At a time when interest rates are trending upward, we foresee foreign-exchange risk in emerging-market currencies and bonds. We prefer short-duration bonds over long durations, and we recommend that all positions be hedged, owing to the prospect of dollar appreciation.

We still believe that developed equity markets such as the US, euro zone and Japan will not be affected much by a trade war and sell-offs linked to forex depreciation. In terms of sectors, technology still attracts us in terms of long-term growth potential.

For the Thai market, we maintain our neutral view. Third-quarter results should support our 2018 EPS forecast, but a slowdown in tourist arrivals and a pullback in exports will discourage investor sentiment in the short term.

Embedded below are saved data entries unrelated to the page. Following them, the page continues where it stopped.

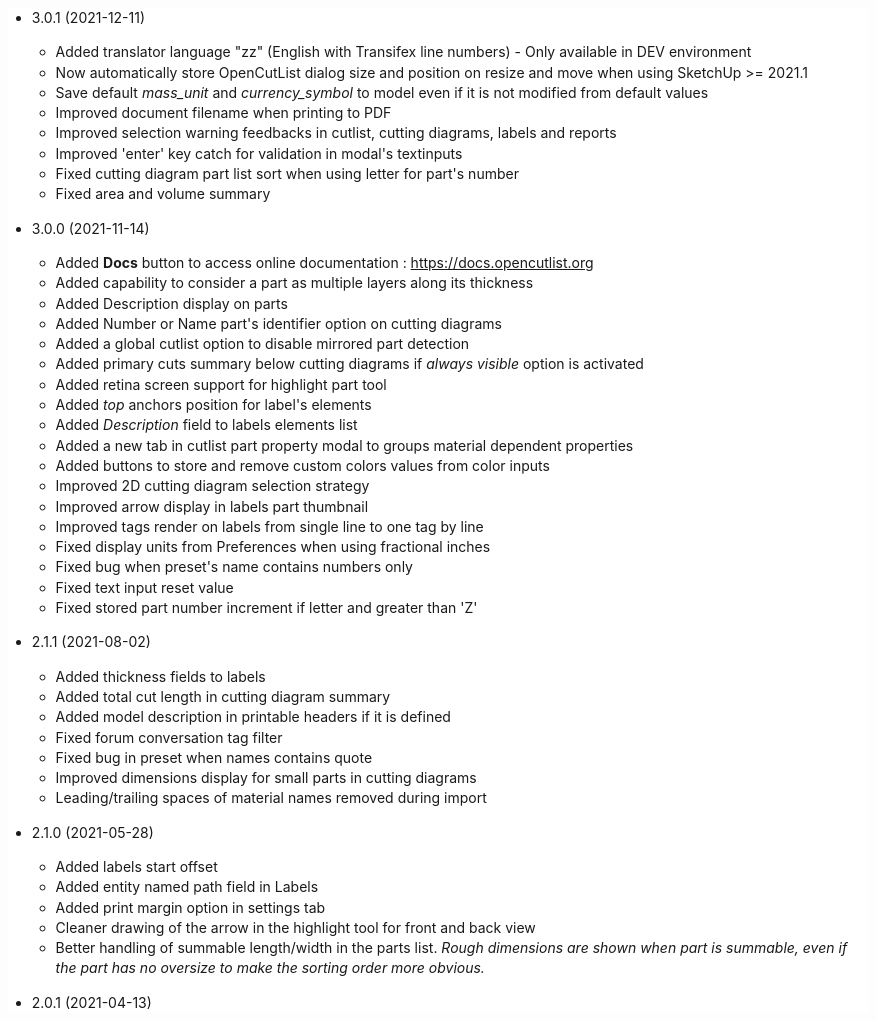 * 3.0.1 (2021-12-11)

  * Added translator language "zz" (English with Transifex line numbers) - Only available in DEV environment
  * Now automatically store OpenCutList dialog size and position on resize and move when using SketchUp >= 2021.1
  * Save default _mass_unit_ and _currency_symbol_ to model even if it is not modified from default values
  * Improved document filename when printing to PDF
  * Improved selection warning feedbacks in cutlist, cutting diagrams, labels and reports
  * Improved 'enter' key catch for validation in modal's textinputs
  * Fixed cutting diagram part list sort when using letter for part's number
  * Fixed area and volume summary

* 3.0.0 (2021-11-14)

  * Added **Docs** button to access online documentation : https://docs.opencutlist.org
  * Added capability to consider a part as multiple layers along its thickness
  * Added Description display on parts
  * Added Number or Name part's identifier option on cutting diagrams
  * Added a global cutlist option to disable mirrored part detection
  * Added primary cuts summary below cutting diagrams if *always visible* option is activated
  * Added retina screen support for highlight part tool
  * Added *top* anchors position for label's elements
  * Added *Description* field to labels elements list
  * Added a new tab in cutlist part property modal to groups material dependent properties
  * Added buttons to store and remove custom colors values from color inputs
  * Improved 2D cutting diagram selection strategy
  * Improved arrow display in labels part thumbnail
  * Improved tags render on labels from single line to one tag by line
  * Fixed display units from Preferences when using fractional inches
  * Fixed bug when preset's name contains numbers only
  * Fixed text input reset value
  * Fixed stored part number increment if letter and greater than 'Z'

* 2.1.1 (2021-08-02)

  * Added thickness fields to labels
  * Added total cut length in cutting diagram summary
  * Added model description in printable headers if it is defined
  * Fixed forum conversation tag filter
  * Fixed bug in preset when names contains quote
  * Improved dimensions display for small parts in cutting diagrams
  * Leading/trailing spaces of material names removed during import

* 2.1.0 (2021-05-28)

  * Added labels start offset
  * Added entity named path field in Labels
  * Added print margin option in settings tab
  * Cleaner drawing of the arrow in the highlight tool for front and back view
  * Better handling of summable length/width in the parts list. _Rough dimensions are shown when part is summable, even if the part has no oversize to make the sorting order more obvious._

* 2.0.1 (2021-04-13)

A SET index below 1,600 points would trigger buying interest of long-term equity funds for tax purposes and support the Thai market.

In the next few weeks, investors should keep an eye on the US midterm elections on Tuesday, the G20 summit in Argentina on Nov 30, and third-quarter results of technology stocks.

In the US elections, if the Democrats win back a majority in the House of Representatives, it could be a turning point for emerging markets and also a negative factor for the US market if legislators block some of President Trump’s policies.

Trade tensions might ease when the G20 leaders meet, which would affect economic fundamentals through 2019.

In addition, third-quarter results, which have so far beaten market expectations, may restore investor confidence and encourage some to seek capital gains towards year-end after the market correction of September and October.